A while ago, I related that I had spoken to my Rheumy and my GI docs asking if it was possible that my collagenous colitis could be related to my fairly mild, genetic Joint Hypermobility Syndrome. Makes sense that there's a relationship because they both indicate a defect in collagen throughout the body.
Of course, both of them looked at me like I had 2 heads, got out their prescription pads, and prescribed various drugs for the "unrelated" conditions.
And, of course, I would dearly love to wean off these powerful drugs. The elimination diet is improving my condition and I'm hopeful that, over time, many of my "unrelated" symptoms will improve.
Tex or anyone else - can you site any research that shows these 2 conditions to be related? It would be somewhat helpful (one hopes!) in talking to my doctors.
thanks!
Of course, both of them looked at me like I had 2 heads, got out their prescription pads, and prescribed various drugs for the "unrelated" conditions.
And, of course, I would dearly love to wean off these powerful drugs. The elimination diet is improving my condition and I'm hopeful that, over time, many of my "unrelated" symptoms will improve.
Tex or anyone else - can you site any research that shows these 2 conditions to be related? It would be somewhat helpful (one hopes!) in talking to my doctors.
thanks!
Hi,
There are occasional comments about it on the Internet, but I'm not aware of any specific research that would connect the 2 issues.

THE PROBLEM: For each statement, say yes or no as to whether it agrees with the forum post on collagenous colitis and joint hypermobility, and quote the words of the post that decide it. (a) The writer's two doctors took the idea of a link between the conditions seriously. (b) The writer reports that the elimination diet is helping. (c) The reply names specific research connecting the two conditions.

DATASET ENTRIES:

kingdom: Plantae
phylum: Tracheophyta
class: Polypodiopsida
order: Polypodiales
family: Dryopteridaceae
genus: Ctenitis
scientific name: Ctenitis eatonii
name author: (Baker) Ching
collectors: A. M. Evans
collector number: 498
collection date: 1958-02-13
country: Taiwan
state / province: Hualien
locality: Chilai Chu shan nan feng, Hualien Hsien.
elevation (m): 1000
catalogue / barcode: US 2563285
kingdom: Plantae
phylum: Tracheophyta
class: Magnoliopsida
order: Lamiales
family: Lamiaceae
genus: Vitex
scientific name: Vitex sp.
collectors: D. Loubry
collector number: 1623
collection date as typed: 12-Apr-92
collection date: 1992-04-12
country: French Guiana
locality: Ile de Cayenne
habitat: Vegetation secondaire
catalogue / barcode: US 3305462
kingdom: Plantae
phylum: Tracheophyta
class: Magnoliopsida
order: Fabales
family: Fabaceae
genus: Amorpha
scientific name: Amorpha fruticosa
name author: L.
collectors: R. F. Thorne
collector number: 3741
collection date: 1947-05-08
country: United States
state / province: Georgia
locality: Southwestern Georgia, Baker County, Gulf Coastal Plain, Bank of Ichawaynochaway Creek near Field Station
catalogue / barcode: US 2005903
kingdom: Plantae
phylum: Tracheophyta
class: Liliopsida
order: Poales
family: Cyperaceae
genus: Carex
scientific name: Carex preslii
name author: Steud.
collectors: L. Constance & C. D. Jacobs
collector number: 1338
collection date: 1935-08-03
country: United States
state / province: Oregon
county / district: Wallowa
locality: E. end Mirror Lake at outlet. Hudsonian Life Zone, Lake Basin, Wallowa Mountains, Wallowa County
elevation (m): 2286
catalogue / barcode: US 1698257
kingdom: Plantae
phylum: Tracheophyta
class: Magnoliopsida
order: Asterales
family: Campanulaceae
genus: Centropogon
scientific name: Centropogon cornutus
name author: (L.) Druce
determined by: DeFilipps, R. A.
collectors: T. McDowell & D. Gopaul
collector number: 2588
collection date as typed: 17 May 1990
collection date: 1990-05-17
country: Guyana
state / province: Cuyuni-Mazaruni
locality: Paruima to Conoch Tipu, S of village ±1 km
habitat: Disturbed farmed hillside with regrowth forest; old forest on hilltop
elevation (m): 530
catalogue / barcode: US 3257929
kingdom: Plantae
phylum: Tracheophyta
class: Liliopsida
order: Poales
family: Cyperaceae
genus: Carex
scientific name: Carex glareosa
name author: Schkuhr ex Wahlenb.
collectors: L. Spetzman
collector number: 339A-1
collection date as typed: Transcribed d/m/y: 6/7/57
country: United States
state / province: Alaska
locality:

RESPONSE:
(a) No: "both of them looked at me like I had 2 heads"
(b) Yes: "The elimination diet is improving my condition"
(c) No: "I'm not aware of any specific research that would connect the 2 issues"